● **Supplied material**

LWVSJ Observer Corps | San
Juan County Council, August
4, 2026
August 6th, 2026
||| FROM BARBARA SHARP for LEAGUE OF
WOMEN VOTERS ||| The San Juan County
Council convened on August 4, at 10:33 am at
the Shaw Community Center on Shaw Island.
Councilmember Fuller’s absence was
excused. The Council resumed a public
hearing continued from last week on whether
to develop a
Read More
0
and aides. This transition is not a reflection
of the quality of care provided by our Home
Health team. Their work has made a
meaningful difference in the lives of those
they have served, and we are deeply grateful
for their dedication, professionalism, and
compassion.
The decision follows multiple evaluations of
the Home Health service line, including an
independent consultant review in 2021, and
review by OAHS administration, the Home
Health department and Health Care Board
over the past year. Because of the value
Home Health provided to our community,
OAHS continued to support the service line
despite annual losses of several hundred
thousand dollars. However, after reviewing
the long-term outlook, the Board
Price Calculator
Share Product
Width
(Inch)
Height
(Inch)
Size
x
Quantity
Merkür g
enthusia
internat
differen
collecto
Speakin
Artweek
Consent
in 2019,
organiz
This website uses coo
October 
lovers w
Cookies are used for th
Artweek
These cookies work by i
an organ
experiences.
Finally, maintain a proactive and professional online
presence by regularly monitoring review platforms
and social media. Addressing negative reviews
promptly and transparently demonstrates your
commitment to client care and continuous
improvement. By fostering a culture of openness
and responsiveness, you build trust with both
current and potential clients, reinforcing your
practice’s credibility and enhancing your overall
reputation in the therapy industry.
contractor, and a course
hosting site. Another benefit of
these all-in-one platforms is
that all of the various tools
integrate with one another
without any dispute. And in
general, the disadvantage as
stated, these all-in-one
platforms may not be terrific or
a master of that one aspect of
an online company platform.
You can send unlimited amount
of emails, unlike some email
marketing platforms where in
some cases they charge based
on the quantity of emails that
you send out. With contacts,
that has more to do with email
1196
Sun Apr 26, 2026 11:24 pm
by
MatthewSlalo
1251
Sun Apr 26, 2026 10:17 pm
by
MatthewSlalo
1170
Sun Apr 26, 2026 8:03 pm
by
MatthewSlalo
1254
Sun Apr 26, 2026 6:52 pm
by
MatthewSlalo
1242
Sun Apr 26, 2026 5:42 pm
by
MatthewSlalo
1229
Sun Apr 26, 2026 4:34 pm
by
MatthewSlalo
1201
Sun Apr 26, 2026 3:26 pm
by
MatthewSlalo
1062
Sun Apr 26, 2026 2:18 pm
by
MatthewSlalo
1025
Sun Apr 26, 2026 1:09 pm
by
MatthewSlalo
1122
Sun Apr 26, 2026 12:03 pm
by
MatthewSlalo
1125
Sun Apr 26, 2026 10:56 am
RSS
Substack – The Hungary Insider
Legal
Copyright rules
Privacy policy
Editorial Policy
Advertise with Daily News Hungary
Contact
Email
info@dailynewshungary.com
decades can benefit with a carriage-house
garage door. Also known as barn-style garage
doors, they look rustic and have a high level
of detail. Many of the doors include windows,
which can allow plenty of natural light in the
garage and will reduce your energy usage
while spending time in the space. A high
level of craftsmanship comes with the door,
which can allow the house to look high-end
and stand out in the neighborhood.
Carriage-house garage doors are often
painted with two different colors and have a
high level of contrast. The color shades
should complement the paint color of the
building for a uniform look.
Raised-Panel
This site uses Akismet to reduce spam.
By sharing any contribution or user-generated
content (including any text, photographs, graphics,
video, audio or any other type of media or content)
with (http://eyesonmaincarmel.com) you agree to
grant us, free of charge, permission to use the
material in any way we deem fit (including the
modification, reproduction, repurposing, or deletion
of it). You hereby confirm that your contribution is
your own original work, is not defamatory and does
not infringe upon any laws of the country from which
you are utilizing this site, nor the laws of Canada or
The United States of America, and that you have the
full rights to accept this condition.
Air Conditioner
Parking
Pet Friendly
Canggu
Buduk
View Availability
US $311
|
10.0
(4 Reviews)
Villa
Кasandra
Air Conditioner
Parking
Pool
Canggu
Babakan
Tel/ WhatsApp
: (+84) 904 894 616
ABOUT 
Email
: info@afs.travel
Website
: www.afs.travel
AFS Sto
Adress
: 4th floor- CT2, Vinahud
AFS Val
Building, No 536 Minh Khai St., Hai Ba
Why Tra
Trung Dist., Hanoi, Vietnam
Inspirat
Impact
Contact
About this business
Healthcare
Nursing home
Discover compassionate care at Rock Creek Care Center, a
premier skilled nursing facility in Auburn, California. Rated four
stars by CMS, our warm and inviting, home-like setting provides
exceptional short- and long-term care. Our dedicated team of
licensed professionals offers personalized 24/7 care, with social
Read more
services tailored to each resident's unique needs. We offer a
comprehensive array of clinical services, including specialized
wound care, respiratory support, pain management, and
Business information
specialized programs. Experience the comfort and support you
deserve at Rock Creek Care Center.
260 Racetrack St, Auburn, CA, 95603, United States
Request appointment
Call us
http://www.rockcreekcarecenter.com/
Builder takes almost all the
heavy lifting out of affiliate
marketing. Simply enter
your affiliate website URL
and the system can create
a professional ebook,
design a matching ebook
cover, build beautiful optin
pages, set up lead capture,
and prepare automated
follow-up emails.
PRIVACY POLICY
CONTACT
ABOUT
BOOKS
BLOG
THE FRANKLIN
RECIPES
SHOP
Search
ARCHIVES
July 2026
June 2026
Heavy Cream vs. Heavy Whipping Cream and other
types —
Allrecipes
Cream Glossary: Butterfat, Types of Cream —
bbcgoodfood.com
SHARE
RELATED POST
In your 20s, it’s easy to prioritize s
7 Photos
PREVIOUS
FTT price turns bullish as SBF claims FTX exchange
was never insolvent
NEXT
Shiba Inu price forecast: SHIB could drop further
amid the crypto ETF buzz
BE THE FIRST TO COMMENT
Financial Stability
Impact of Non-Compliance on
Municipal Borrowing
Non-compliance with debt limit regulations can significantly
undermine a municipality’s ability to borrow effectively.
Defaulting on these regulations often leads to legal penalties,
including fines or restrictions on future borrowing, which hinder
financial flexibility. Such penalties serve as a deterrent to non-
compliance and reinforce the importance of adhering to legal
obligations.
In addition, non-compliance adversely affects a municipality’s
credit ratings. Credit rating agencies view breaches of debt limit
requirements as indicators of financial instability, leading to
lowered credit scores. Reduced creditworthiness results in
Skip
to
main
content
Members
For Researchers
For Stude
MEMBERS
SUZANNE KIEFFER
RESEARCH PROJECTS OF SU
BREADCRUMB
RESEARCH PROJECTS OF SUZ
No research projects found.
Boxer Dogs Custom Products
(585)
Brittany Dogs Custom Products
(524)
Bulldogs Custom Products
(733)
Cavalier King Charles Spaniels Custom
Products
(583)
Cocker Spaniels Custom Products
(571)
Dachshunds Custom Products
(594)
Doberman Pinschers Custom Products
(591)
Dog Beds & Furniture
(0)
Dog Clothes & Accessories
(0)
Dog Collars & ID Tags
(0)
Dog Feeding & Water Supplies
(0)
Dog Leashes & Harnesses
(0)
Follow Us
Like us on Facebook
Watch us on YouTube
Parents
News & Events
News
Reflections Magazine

● **What the task asks**
Reproduce the text of every record above line for line, keeping each character, word break, and symbol unchanged.

● **Solved problem**
LWVSJ Observer Corps | San
Juan County Council, August
4, 2026
August 6th, 2026
||| FROM BARBARA SHARP for LEAGUE OF
WOMEN VOTERS ||| The San Juan County
Council convened on August 4, at 10:33 am at
the Shaw Community Center on Shaw Island.
Councilmember Fuller’s absence was
excused. The Council resumed a public
hearing continued from last week on whether
to develop a
Read More
0
and aides. This transition is not a reflection
of the quality of care provided by our Home
Health team. Their work has made a
meaningful difference in the lives of those
they have served, and we are deeply grateful
for their dedication, professionalism, and
compassion.
The decision follows multiple evaluations of
the Home Health service line, including an
independent consultant review in 2021, and
review by OAHS administration, the Home
Health department and Health Care Board
over the past year. Because of the value
Home Health provided to our community,
OAHS continued to support the service line
despite annual losses of several hundred
thousand dollars. However, after reviewing
the long-term outlook, the Board
Price Calculator
Share Product
Width
(Inch)
Height
(Inch)
Size
x
Quantity
Merkür g
enthusia
internat
differen
collecto
Speakin
Artweek
Consent
in 2019,
organiz
This website uses coo
October 
lovers w
Cookies are used for th
Artweek
These cookies work by i
an organ
experiences.
Finally, maintain a proactive and professional online
presence by regularly monitoring review platforms
and social media. Addressing negative reviews
promptly and transparently demonstrates your
commitment to client care and continuous
improvement. By fostering a culture of openness
and responsiveness, you build trust with both
current and potential clients, reinforcing your
practice’s credibility and enhancing your overall
reputation in the therapy industry.
contractor, and a course
hosting site. Another benefit of
these all-in-one platforms is
that all of the various tools
integrate with one another
without any dispute. And in
general, the disadvantage as
stated, these all-in-one
platforms may not be terrific or
a master of that one aspect of
an online company platform.
You can send unlimited amount
of emails, unlike some email
marketing platforms where in
some cases they charge based
on the quantity of emails that
you send out. With contacts,
that has more to do with email
1196
Sun Apr 26, 2026 11:24 pm
by
MatthewSlalo
1251
Sun Apr 26, 2026 10:17 pm
by
MatthewSlalo
1170
Sun Apr 26, 2026 8:03 pm
by
MatthewSlalo
1254
Sun Apr 26, 2026 6:52 pm
by
MatthewSlalo
1242
Sun Apr 26, 2026 5:42 pm
by
MatthewSlalo
1229
Sun Apr 26, 2026 4:34 pm
by
MatthewSlalo
1201
Sun Apr 26, 2026 3:26 pm
by
MatthewSlalo
1062
Sun Apr 26, 2026 2:18 pm
by
MatthewSlalo
1025
Sun Apr 26, 2026 1:09 pm
by
MatthewSlalo
1122
Sun Apr 26, 2026 12:03 pm
by
MatthewSlalo
1125
Sun Apr 26, 2026 10:56 am
RSS
Substack – The Hungary Insider
Legal
Copyright rules
Privacy policy
Editorial Policy
Advertise with Daily News Hungary
Contact
Email
info@dailynewshungary.com
decades can benefit with a carriage-house
garage door. Also known as barn-style garage
doors, they look rustic and have a high level
of detail. Many of the doors include windows,
which can allow plenty of natural light in the
garage and will reduce your energy usage
while spending time in the space. A high
level of craftsmanship comes with the door,
which can allow the house to look high-end
and stand out in the neighborhood.
Carriage-house garage doors are often
painted with two different colors and have a
high level of contrast. The color shades
should complement the paint color of the
building for a uniform look.
Raised-Panel
This site uses Akismet to reduce spam.
By sharing any contribution or user-generated
content (including any text, photographs, graphics,
video, audio or any other type of media or content)
with (http://eyesonmaincarmel.com) you agree to
grant us, free of charge, permission to use the
material in any way we deem fit (including the
modification, reproduction, repurposing, or deletion
of it). You hereby confirm that your contribution is
your own original work, is not defamatory and does
not infringe upon any laws of the country from which
you are utilizing this site, nor the laws of Canada or
The United States of America, and that you have the
full rights to accept this condition.
Air Conditioner
Parking
Pet Friendly
Canggu
Buduk
View Availability
US $311
|
10.0
(4 Reviews)
Villa
Кasandra
Air Conditioner
Parking
Pool
Canggu
Babakan
Tel/ WhatsApp
: (+84) 904 894 616
ABOUT 
Email
: info@afs.travel
Website
: www.afs.travel
AFS Sto
Adress
: 4th floor- CT2, Vinahud
AFS Val
Building, No 536 Minh Khai St., Hai Ba
Why Tra
Trung Dist., Hanoi, Vietnam
Inspirat
Impact
Contact
About this business
Healthcare
Nursing home
Discover compassionate care at Rock Creek Care Center, a
premier skilled nursing facility in Auburn, California. Rated four
stars by CMS, our warm and inviting, home-like setting provides
exceptional short- and long-term care. Our dedicated team of
licensed professionals offers personalized 24/7 care, with social
Read more
services tailored to each resident's unique needs. We offer a
comprehensive array of clinical services, including specialized
wound care, respiratory support, pain management, and
Business information
specialized programs. Experience the comfort and support you
deserve at Rock Creek Care Center.
260 Racetrack St, Auburn, CA, 95603, United States
Request appointment
Call us
http://www.rockcreekcarecenter.com/
Builder takes almost all the
heavy lifting out of affiliate
marketing. Simply enter
your affiliate website URL
and the system can create
a professional ebook,
design a matching ebook
cover, build beautiful optin
pages, set up lead capture,
and prepare automated
follow-up emails.
PRIVACY POLICY
CONTACT
ABOUT
BOOKS
BLOG
THE FRANKLIN
RECIPES
SHOP
Search
ARCHIVES
July 2026
June 2026
Heavy Cream vs. Heavy Whipping Cream and other
types —
Allrecipes
Cream Glossary: Butterfat, Types of Cream —
bbcgoodfood.com
SHARE
RELATED POST
In your 20s, it’s easy to prioritize s
7 Photos
PREVIOUS
FTT price turns bullish as SBF claims FTX exchange
was never insolvent
NEXT
Shiba Inu price forecast: SHIB could drop further
amid the crypto ETF buzz
BE THE FIRST TO COMMENT
Financial Stability
Impact of Non-Compliance on
Municipal Borrowing
Non-compliance with debt limit regulations can significantly
undermine a municipality’s ability to borrow effectively.
Defaulting on these regulations often leads to legal penalties,
including fines or restrictions on future borrowing, which hinder
financial flexibility. Such penalties serve as a deterrent to non-
compliance and reinforce the importance of adhering to legal
obligations.
In addition, non-compliance adversely affects a municipality’s
credit ratings. Credit rating agencies view breaches of debt limit
requirements as indicators of financial instability, leading to
lowered credit scores. Reduced creditworthiness results in
Skip
to
main
content
Members
For Researchers
For Stude
MEMBERS
SUZANNE KIEFFER
RESEARCH PROJECTS OF SU
BREADCRUMB
RESEARCH PROJECTS OF SUZ
No research projects found.
Boxer Dogs Custom Products
(585)
Brittany Dogs Custom Products
(524)
Bulldogs Custom Products
(733)
Cavalier King Charles Spaniels Custom
Products
(583)
Cocker Spaniels Custom Products
(571)
Dachshunds Custom Products
(594)
Doberman Pinschers Custom Products
(591)
Dog Beds & Furniture
(0)
Dog Clothes & Accessories
(0)
Dog Collars & ID Tags
(0)
Dog Feeding & Water Supplies
(0)
Dog Leashes & Harnesses
(0)
Follow Us
Like us on Facebook
Watch us on YouTube
Parents
News & Events
News
Reflections Magazine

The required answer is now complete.